Commenters on the pro-Trump site TheDonald.win encouraged protesters to bring megaphones, eye protection, and “BIG zip ties” to “citizen arrest violent agitators” and “ANTIFA.” Users on the site, which used to be hosted by Reddit before it was banned, also encouraged protesters to wear masks to avoid being identified.
President Trump was permanently banned from Twitter after he incited a mob of his followers to storm the U.S. Capitol on January 6, the day that Congress was attempting to certify the presidential election results for Joe Biden. Five people, including a Capitol police officer, were killed in the chaos. A second officer who defended the capitol later died by suicide, though it’s not clear if his decision to end his life had anything to do with the coup attempt.
Zip ties were also seen at the January 6 coup attempt, where multiple news organizations have reported Trump’s goons likely wanted to take hostages and execute politicians. One man who brought zip ties to the Capitol last week, identified as Eric Gavelek Munchel, was arrested by the FBI on Sunday, according to BuzzFeed News, though he’s only being charged with disorderly conduct, entering a restricted building, and “violent entry.”
It’s unlikely that many Twitter employees will be at the San Francisco headquarters given the covid-19 pandemic, but many users on TheDonald.win expressed a desire to lash out at Twitter in public over Trump’s ban.
“This time identify and zip tie the Antifa infiltrators please,” one user wrote.
“Get in there [sic] faces, be rude, make them squirm,” another said.
“The time to be nice ended today. That didn’t work,” a user concurred.
“Maybe the hq should be burned down when everyone goes home,” another poster said.
One user who noted that most employees would be at home and far away from Twitter’s San Francisco headquarters encouraged potential protesters to stage something at CEO Jack Dorsey’s house, but there’s no guarantee that Dorsey is even home right now.
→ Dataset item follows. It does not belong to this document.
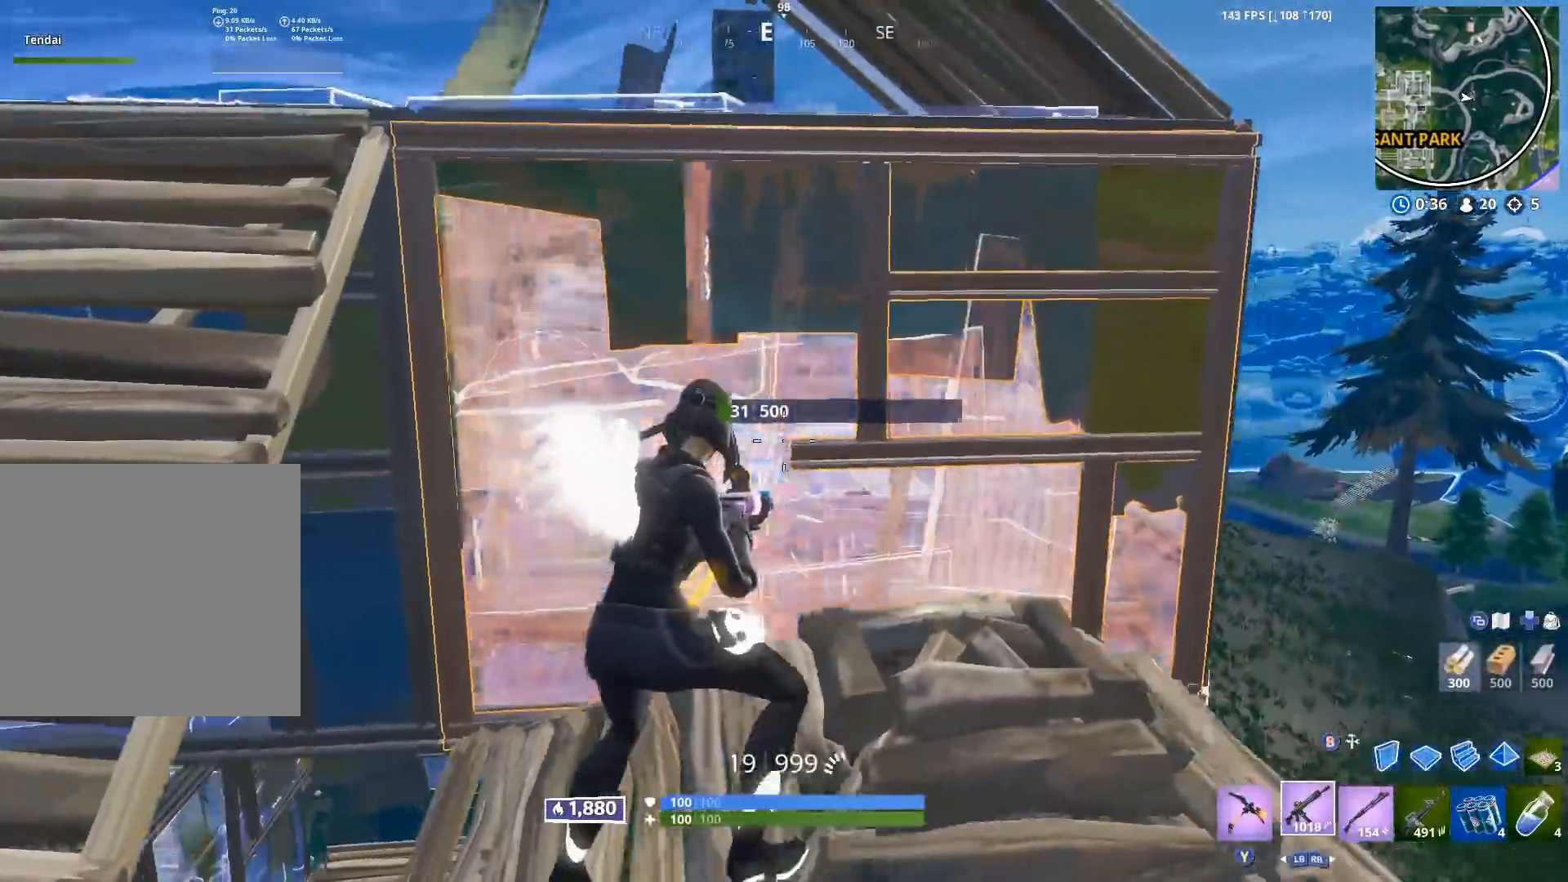
{"buttons": ["A"], "left_stick": "up-left", "right_stick": "center", "events": [[33, "right_stick", "left"], [83, "left_stick", "up-left"], [183, "left_stick", "left"], [233, "B", "down"], [250, "right_stick", "center"], [283, "B", "up"], [400, "R2", "up"], [400, "left_stick", "up-left"], [433, "A", "down"]]}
The Twitter cofounder was overseas in French Polynesia when the decision to finally ban Trump finally came down, according to the New York Times.
Trump is expected to make some kind of announcement on Monday about his ban from social media platforms like Facebook and Twitter, though the White House hasn’t released a time. Obviously the president doesn’t need a social media account to reach the masses and can step in front of a camera anytime he likes, but Trump cultivated his following on Twitter long before he took office and probably sees it as a personal insult.
The potential for violence is always present at a pro-Trump event, but things seem especially dangerous now that Trump has been as explicit as possible about wanting his supporters to rise up against the democratically elected president who’s scheduled to take office on January 20. Trump had previously taken a “wink wink, nudge nudge” approach to inciting violence in his name, but his followers are clearly too dumb to pick up on subtlety.
Trump finally told the amassed crowd on January 6 that he would lead the march to the Capitol, something he didn’t do, but it got his dumbass voters to finally stage the violence he was clearly looking for. The only question remains is whether he can try to do it again.